Anne is a principal at Deloitte & Touche LLP in the Life Sciences and Health Care practice based in Washington, DC. As the US Health Care Regulatory leader for Deloitte, Anne manages the Health Care Strategic Regulatory Implementation Services practice where she works with clients to navigate the complex world of health care regulatory changes and helps them set their business priorities and strategic opportunities in the midst of a dynamic environment. Anne has nearly thirty years of health care policy experience in a broad range of legislative and regulatory issues. Anne serves as a strategic business advisor to numerous health care stakeholders – including providers, payers, employers, life sciences companies, and investors. Prior to her career in professional services, Anne served in the George W. Bush Administration as a Special Assistant to the President and the Chief Health Policy Advisor to the President for the Domestic Policy Council and as the Executive Director of the 2004 Republican National Platform Committee. Earlier in her career, Anne worked on Capitol Hill in the United States Senate for Senators Nancy Kassebaum and Bill Frist, M.D. and was instrumental in the drafting and passage of HIPAA and other insurance and public health laws. She spent nearly five years at the National Institutes of Health in a variety of health policy and legislative roles due to her background in bioethics.
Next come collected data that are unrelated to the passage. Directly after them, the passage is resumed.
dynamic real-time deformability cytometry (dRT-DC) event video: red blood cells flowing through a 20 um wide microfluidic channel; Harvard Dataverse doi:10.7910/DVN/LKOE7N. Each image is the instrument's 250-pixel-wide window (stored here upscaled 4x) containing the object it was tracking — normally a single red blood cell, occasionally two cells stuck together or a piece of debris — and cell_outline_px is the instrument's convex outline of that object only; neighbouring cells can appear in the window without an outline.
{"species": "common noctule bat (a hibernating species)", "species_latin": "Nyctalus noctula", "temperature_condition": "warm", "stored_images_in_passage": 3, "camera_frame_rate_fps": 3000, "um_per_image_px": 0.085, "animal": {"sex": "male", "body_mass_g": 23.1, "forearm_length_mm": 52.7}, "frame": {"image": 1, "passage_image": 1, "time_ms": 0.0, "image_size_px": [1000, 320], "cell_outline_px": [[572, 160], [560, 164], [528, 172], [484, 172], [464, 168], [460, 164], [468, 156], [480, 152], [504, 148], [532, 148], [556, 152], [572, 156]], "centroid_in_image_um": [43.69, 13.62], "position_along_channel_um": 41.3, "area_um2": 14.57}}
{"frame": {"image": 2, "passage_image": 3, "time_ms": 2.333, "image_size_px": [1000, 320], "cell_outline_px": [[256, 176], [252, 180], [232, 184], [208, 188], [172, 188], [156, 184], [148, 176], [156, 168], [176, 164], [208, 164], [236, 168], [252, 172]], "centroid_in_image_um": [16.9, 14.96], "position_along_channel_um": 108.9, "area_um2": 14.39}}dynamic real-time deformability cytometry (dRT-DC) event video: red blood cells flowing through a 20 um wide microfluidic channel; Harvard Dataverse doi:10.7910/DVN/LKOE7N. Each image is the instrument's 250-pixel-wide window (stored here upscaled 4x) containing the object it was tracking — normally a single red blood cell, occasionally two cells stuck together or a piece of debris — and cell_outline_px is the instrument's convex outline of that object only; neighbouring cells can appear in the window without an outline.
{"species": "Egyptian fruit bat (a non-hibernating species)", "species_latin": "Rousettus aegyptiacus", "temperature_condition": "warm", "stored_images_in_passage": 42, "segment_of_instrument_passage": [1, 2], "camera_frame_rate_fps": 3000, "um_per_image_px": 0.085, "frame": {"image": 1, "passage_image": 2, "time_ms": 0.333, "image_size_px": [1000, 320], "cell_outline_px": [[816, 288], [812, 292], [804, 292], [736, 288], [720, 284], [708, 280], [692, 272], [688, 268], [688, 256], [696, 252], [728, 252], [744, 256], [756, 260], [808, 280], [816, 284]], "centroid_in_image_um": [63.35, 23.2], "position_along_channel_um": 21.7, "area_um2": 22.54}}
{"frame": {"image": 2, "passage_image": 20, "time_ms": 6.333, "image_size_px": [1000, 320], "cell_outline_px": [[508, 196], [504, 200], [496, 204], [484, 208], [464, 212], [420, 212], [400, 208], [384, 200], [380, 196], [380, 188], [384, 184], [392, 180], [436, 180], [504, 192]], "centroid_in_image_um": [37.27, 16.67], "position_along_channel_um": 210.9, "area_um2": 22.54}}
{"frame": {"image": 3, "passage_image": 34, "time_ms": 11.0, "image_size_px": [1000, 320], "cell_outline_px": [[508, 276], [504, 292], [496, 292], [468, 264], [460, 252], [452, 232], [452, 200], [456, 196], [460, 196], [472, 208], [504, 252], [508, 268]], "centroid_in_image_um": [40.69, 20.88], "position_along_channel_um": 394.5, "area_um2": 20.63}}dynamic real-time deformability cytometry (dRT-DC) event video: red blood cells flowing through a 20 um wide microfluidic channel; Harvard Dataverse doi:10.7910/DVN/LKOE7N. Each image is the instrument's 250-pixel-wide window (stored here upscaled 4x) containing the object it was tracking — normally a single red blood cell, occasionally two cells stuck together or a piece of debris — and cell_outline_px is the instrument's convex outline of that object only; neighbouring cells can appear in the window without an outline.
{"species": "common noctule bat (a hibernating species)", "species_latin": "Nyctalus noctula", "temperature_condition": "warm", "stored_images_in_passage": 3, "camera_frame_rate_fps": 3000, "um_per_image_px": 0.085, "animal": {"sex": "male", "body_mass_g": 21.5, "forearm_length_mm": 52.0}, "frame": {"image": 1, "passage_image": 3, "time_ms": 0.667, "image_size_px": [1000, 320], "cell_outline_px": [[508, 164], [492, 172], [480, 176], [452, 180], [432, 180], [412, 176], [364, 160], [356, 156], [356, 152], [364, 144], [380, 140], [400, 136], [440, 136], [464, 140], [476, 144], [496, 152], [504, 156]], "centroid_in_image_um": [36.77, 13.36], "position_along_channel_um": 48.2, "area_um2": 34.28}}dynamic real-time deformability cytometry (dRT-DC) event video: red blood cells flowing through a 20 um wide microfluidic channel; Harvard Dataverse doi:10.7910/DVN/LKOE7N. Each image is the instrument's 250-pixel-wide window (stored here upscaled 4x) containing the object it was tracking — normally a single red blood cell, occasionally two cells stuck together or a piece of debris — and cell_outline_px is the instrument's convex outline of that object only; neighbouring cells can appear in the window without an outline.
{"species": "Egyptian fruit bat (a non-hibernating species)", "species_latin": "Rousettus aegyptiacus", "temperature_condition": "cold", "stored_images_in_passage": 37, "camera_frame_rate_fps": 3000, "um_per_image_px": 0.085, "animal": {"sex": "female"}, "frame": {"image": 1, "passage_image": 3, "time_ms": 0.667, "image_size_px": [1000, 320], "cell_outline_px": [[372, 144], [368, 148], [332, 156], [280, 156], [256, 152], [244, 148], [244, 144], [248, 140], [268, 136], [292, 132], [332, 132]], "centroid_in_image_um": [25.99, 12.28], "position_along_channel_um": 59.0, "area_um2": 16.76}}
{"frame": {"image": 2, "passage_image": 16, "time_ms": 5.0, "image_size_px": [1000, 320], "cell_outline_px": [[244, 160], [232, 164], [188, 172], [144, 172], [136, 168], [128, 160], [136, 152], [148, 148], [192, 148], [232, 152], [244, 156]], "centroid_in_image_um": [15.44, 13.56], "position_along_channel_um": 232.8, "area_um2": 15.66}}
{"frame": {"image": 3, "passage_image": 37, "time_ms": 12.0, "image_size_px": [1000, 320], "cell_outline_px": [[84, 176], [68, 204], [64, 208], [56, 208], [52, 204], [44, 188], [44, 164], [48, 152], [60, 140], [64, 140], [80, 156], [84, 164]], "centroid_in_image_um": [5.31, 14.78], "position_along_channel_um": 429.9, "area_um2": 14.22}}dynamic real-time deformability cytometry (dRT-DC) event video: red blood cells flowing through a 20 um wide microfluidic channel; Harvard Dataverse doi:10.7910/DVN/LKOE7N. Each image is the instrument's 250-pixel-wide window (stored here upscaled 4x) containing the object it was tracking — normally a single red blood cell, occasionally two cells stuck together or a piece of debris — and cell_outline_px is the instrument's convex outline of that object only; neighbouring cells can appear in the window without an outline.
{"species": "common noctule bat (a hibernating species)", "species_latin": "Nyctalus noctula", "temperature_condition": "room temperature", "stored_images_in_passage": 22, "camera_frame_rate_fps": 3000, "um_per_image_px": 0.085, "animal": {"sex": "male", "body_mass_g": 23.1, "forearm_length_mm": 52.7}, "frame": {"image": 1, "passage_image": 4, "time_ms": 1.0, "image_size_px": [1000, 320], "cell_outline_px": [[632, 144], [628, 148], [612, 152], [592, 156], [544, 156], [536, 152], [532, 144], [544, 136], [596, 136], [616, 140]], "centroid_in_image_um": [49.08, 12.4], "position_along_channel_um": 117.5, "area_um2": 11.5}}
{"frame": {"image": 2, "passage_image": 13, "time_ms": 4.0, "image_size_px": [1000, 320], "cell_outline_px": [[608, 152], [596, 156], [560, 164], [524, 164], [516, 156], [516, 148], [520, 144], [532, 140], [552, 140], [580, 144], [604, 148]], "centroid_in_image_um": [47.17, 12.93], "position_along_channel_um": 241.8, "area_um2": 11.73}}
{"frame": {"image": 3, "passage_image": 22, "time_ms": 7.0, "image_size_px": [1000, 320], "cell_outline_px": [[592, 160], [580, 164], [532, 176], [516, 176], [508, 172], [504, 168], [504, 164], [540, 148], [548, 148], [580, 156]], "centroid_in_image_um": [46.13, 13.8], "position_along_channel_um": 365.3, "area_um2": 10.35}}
Anne is a frequent speaker and author on health care regulatory and legislative issues. She has provided numerous presentations to corporate executives and board members, large policy forums, federal agencies, members of Congress, and congressional staff. Anne holds a Master of Arts in public policy from The George Washington University and a Bachelor of Arts in English from the University of Dayton (summa cum laude).

Christi Skalka

Christi Skalka

Managing Director

Christi Skalka is a managing director in the Life Sciences and Health Care practice at Deloitte, as well as the national Consulting leader for Deloitte’s Provider Pricing practice. She has more than 25 years of experience in both industry and consulting in the areas of large-scale operational improvement, pricing strategy and execution, and cost reduction across multiple sectors; these include health care providers, physician practices, health care products (manufacturing and distribution), life sciences, public sector, consumer products, and property and casualty insurance. This experience has enabled a unique cross-industry perspective to her work. Her current interests are increasing the access and affordability of health care through information transparency, meaningful patient experiences, and data-drive decision-making that accelerate the future of health. Christi is a graduate of University of Texas, where she earned her bachelor’s degree in mathematics and German. She went on to earn her MBA from the McCombs School of Business with a focus in operations management.